Emilie, c'est moi, Alexandra, une des premières lectrices de
L'Enlèvement des Sabines.
Dites-donc, vous ne faites pas dans la dentelle, je vais avoir deux minutes pour énoncer l'extase souriante et cynique que m'a procurée cette lecture.
Alors, comme ça, Sabine en a soupé de son boulot et décide de tout plaquer pour écrire de la poésie. N'en rêvons-nous tous pas ? de sortir des griffes du quotidien, de ce que l'on subit tous les jours, cinq jours sur sept. Mais beaucoup d'entre nous sommes déjà si honteux d'admettre s ‘ennuyer au travail… Alors on se tait, et on continue notre sale besogne.
Sabine ne va pas partir les mains vides, puisqu'elle reçoit en cadeau de départ une jolie poupée, grandeur nature, au nombril déformé et à la cicatrice de varicelle sur le visage. Histoire de se donner bonne conscience sur les critères trop souvent élitistes des canons de beauté.
C'est avec un humour corrosif et dénué de compassion que vous nous exposez toute la violence des qu'en-dira-t-on. Vous nous plongez dans l'absurdité que nous bénissons, malgré nous, de l'incandescence folle de la recherche de la perfection : avoir un gendre idéal, représenter le couple parfait, pour le meilleur et pour le pire, mais surtout pour le meilleur, puisque nous fermons tous les yeux sur le pire, former une famille, car avoir des enfants n'est-il pas le dessein de toutes femmes ? Ne pas en vouloir, ou ne pas pouvoir en avoir, ferait-elle de nous des sous-femmes ?
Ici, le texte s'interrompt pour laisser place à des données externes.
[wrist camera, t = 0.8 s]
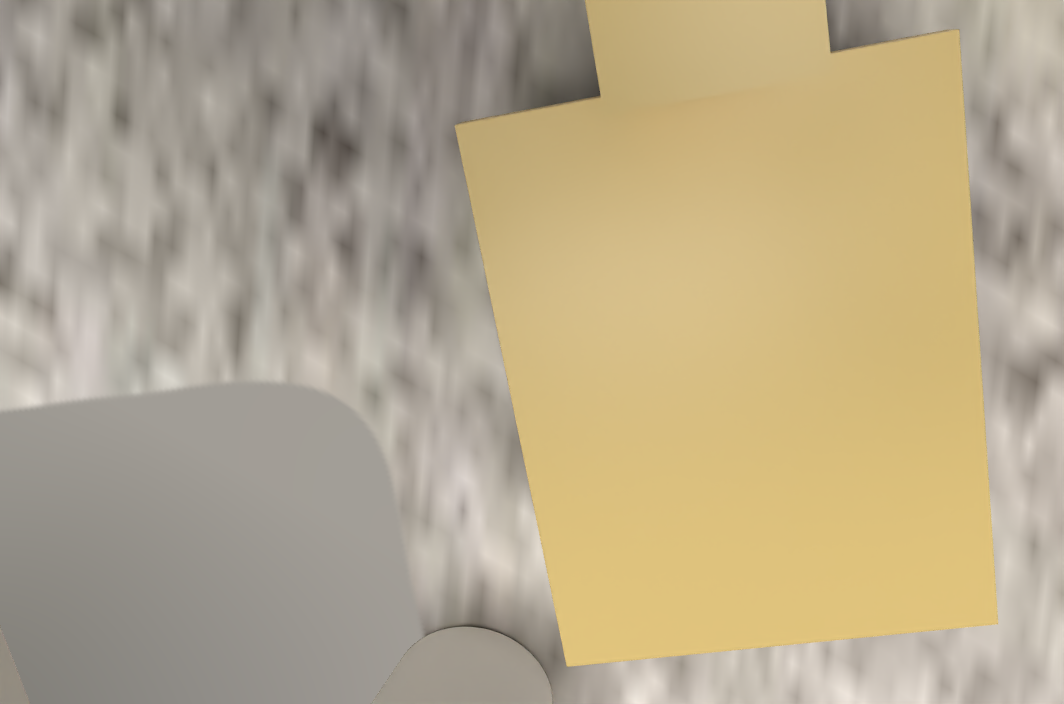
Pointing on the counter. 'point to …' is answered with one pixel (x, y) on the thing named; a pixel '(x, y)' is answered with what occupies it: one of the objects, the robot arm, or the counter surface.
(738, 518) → the lid
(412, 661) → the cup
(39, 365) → the counter surface
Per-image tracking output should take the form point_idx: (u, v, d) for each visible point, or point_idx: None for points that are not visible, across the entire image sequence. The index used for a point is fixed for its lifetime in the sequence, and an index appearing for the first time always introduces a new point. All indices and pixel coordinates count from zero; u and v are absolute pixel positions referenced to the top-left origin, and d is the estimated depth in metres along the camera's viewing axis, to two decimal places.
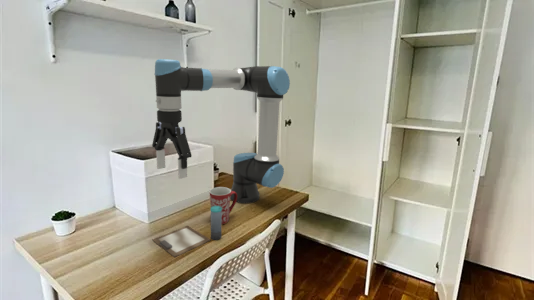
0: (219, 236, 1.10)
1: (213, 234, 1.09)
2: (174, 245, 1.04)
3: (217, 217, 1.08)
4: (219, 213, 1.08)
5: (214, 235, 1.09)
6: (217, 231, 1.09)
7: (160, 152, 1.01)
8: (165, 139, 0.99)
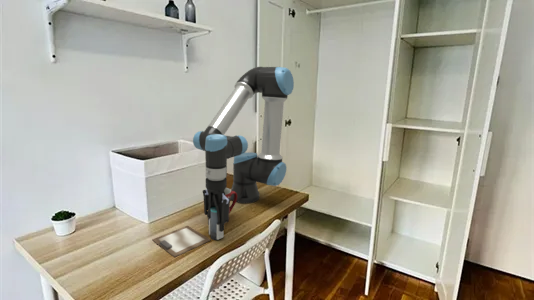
0: None
1: (213, 234, 1.09)
2: (174, 245, 1.04)
3: (217, 217, 1.07)
4: None
5: (213, 235, 1.09)
6: None
7: None
8: (214, 204, 1.10)
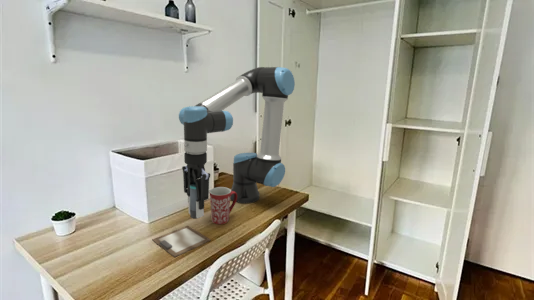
0: None
1: (192, 213, 1.04)
2: (174, 245, 1.04)
3: (196, 194, 1.02)
4: None
5: (193, 213, 1.04)
6: None
7: None
8: (194, 181, 1.04)
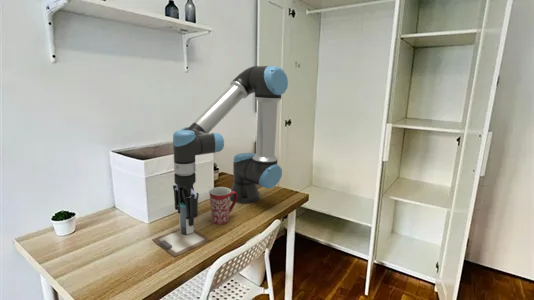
0: None
1: (183, 229, 1.11)
2: (174, 245, 1.04)
3: (186, 212, 1.09)
4: None
5: (183, 229, 1.10)
6: None
7: None
8: (184, 199, 1.11)
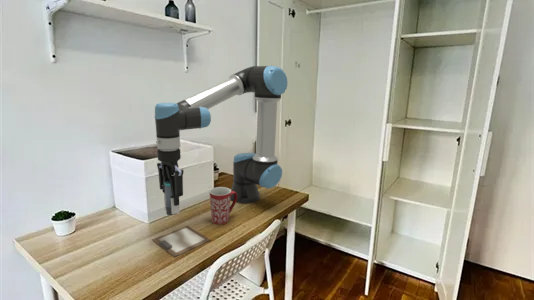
0: None
1: (168, 209, 1.04)
2: (174, 245, 1.04)
3: (171, 191, 1.02)
4: None
5: (168, 210, 1.04)
6: None
7: None
8: (169, 178, 1.05)
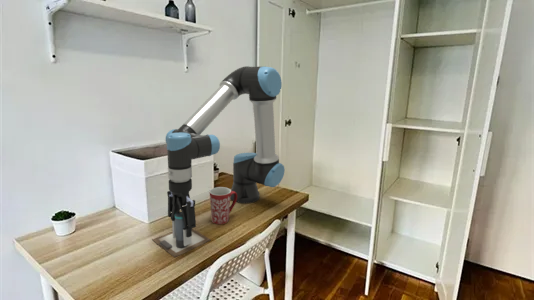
0: None
1: (178, 243, 1.02)
2: (174, 245, 1.04)
3: (181, 224, 1.00)
4: None
5: (178, 243, 1.02)
6: (182, 239, 1.02)
7: None
8: (178, 207, 1.03)
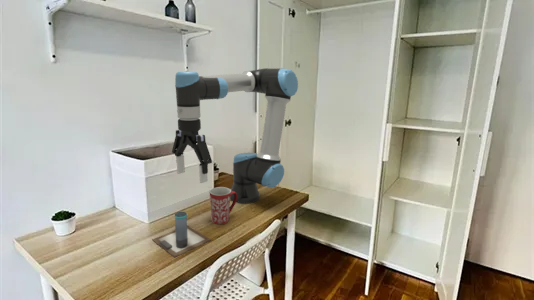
0: (185, 244, 1.03)
1: (178, 242, 1.02)
2: (174, 245, 1.04)
3: (181, 224, 1.00)
4: (184, 220, 1.01)
5: (178, 243, 1.02)
6: (182, 238, 1.02)
7: (180, 158, 1.07)
8: (185, 146, 1.05)
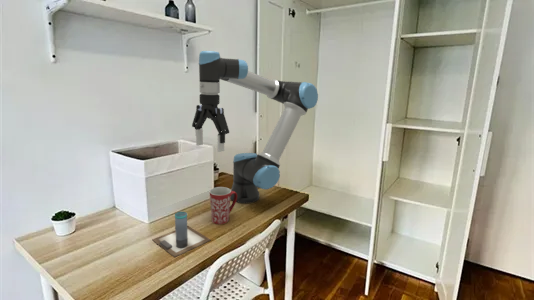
0: (185, 244, 1.03)
1: (178, 242, 1.02)
2: (174, 245, 1.04)
3: (181, 224, 1.00)
4: (184, 219, 1.01)
5: (178, 243, 1.02)
6: (182, 238, 1.02)
7: (199, 131, 1.19)
8: (204, 119, 1.17)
Réussir, faire rire, toujours avoir le bon propos, avoir un travail honorable et être l'épouse et la mère parfaites.
Emilie, vous faites voler en éclats tous ces dogmes qui font de nous des moutons de Panurge. Et nous, les femmes, les objets de convoitise et de violence chez les hommes. Sabine, en protégeant sa poupée, tente de protéger toutes les femmes, du désir de propriété des hommes. A commencer par elle-même.
Toute cette violence insidieuse nous appartient et nous entoure. On joue les saintes Nitouche, et les hommes se jouent d'autant plus de nous.
Toutes ces cérémonies de pacotille, ces apparats de bienveillance ne sont que de la poudre aux yeux.
Sabine l'a bien compris et tente de s'extirper, non sans mal, de ces diktats en se voilant le regard de mouches sur les yeux. Ces mouches qui bourdonnent sur la réalité, la vérité, qu'elle-même semble être la seule à voir !
Entre la décrépitude de son couple et de son compagnon égocentré, Hans, les exigences extravagantes de sa soeur perfectionniste, relayées par sa mère déployant toutes les forces possibles à la rabaisser, il aura fallu une poupée en plastique, l'autre Sabine, pour révéler la vraie Sabine. L'aider à s'arracher des regards lubriques des hommes, aux équations logiques et résolues des vies qu'on cherche à tracer sans bavures.
Entre monologues désopilants laissés sur le répondeur de Sabine par sa mère, des dialogues incisifs entre Sabine et Hans, metteur en scène qu'on crie au génie, et les confidences de l'héroïne auprès de son double sur ses amours et la violence des hommes qui ne voient que des chiennes, Emilie, vous décapez la littérature dans le fond, comme dans la forme.
Je ne sais pas si ma chronique a dépassé les deux minutes, mais relevez que
L'Enlèvement des Sabines m'a fait sourire, exploser, jubiler, rire, m'interroger, et finalement penser que la réussite absolue réside dans un seul précepte : être ce que l'on veut être. Et avoir le courage de l'être.